EXERCISE: Within the material below, transcribe exactly the lines from the one holding "#111b3c; stroke-width: 9" through the one holding "#3b9ca4; stroke-width: 3;", keeping both ends and skipping the rest.

***

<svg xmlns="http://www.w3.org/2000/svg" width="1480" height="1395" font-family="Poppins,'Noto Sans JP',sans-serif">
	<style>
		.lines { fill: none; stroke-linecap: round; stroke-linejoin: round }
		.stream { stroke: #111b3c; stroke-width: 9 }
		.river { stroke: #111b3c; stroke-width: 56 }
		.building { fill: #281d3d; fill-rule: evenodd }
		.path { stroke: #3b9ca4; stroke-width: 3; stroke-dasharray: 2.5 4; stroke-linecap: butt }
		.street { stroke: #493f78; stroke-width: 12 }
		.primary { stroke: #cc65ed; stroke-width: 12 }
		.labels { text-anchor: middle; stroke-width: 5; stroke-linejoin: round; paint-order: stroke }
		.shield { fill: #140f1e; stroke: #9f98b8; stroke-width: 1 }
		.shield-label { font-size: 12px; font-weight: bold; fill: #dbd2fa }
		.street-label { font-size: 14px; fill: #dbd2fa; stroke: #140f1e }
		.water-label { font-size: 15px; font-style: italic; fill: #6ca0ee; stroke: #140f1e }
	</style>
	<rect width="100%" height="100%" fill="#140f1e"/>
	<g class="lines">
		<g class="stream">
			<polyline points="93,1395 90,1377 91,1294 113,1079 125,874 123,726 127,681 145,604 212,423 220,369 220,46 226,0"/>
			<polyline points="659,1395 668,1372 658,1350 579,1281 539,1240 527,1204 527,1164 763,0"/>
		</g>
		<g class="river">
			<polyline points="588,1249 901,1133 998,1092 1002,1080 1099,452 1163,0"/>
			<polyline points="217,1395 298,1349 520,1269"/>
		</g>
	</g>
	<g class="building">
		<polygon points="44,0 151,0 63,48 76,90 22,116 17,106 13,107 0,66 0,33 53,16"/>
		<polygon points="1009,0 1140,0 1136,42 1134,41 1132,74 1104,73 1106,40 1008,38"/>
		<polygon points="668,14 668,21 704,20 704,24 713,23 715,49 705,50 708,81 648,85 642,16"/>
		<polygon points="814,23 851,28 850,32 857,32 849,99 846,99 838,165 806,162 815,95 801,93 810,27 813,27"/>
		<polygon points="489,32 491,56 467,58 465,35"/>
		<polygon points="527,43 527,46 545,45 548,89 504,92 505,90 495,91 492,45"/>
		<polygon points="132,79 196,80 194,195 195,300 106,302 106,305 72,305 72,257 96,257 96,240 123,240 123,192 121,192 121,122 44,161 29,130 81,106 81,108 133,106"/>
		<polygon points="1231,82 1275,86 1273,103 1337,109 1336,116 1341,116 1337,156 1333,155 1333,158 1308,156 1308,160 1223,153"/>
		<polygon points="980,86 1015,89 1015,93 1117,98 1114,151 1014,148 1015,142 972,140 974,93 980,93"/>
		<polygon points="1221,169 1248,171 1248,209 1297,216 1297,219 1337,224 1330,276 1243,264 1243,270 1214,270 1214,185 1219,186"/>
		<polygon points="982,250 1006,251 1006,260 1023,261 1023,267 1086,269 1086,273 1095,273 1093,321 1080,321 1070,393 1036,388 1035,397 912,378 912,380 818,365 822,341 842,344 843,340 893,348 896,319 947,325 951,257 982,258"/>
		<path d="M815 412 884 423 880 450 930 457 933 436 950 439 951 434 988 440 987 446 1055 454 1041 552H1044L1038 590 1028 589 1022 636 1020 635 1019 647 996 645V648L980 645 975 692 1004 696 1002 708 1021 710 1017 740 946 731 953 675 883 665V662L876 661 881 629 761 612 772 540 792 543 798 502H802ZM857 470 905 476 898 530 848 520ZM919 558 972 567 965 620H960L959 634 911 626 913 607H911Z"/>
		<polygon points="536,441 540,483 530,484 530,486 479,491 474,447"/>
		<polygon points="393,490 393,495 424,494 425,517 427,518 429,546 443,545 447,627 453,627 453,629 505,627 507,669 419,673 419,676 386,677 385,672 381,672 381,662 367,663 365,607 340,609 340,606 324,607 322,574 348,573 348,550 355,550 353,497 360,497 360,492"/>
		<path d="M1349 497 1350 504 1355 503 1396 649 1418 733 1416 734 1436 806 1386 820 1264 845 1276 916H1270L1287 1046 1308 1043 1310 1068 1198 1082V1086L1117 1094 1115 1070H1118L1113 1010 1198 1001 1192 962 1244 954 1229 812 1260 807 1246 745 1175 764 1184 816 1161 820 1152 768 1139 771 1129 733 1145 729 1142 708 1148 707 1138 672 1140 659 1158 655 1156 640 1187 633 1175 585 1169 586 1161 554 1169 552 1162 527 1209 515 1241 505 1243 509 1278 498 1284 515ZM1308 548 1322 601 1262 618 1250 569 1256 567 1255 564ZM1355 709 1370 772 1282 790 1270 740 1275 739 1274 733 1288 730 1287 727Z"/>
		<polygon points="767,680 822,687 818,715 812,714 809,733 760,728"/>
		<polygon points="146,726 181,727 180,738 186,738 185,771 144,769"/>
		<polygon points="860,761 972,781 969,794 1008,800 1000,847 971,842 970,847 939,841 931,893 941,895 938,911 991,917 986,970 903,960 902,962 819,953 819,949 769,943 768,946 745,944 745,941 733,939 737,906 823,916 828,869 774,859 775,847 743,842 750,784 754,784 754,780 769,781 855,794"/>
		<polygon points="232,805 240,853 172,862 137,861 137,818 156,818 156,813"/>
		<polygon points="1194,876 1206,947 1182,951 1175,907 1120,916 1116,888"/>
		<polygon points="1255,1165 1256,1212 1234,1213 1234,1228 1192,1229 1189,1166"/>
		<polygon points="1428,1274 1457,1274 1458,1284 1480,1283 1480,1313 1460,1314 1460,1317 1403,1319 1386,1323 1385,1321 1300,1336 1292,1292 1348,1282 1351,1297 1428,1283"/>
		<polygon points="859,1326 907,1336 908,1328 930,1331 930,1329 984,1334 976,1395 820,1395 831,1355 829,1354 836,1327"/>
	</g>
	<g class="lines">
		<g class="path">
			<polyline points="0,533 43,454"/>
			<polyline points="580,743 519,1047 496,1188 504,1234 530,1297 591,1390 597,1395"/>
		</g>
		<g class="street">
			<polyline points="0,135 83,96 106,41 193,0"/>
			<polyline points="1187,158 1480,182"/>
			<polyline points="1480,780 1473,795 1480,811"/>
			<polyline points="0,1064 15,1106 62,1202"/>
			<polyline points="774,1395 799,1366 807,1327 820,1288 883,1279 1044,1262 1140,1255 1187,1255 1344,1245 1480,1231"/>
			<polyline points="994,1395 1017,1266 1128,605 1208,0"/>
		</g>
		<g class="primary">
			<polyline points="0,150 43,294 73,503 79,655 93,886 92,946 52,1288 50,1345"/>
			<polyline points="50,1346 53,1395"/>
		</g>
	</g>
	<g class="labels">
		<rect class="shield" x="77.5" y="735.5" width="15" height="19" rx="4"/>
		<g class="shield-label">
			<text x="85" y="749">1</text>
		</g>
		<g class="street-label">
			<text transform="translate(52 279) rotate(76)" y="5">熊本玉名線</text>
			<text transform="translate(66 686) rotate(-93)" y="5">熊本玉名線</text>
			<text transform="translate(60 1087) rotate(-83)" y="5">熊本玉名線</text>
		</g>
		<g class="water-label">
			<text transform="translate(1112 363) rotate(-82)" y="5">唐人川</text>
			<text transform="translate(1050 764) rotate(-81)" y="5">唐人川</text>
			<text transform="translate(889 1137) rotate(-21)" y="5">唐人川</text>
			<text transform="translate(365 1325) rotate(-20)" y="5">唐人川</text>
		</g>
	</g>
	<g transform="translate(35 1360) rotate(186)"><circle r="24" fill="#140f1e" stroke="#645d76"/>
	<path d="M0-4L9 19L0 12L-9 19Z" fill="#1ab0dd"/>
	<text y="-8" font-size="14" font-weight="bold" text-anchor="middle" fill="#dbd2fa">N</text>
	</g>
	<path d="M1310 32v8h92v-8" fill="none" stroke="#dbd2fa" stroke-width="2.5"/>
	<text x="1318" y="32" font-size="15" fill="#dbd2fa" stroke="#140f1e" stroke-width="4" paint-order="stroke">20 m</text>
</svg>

***

ANSWER TO THE EXERCISE:
		.stream { stroke: #111b3c; stroke-width: 9 }
		.river { stroke: #111b3c; stroke-width: 56 }
		.building { fill: #281d3d; fill-rule: evenodd }
		.path { stroke: #3b9ca4; stroke-width: 3; stroke-dasharray: 2.5 4; stroke-linecap: butt }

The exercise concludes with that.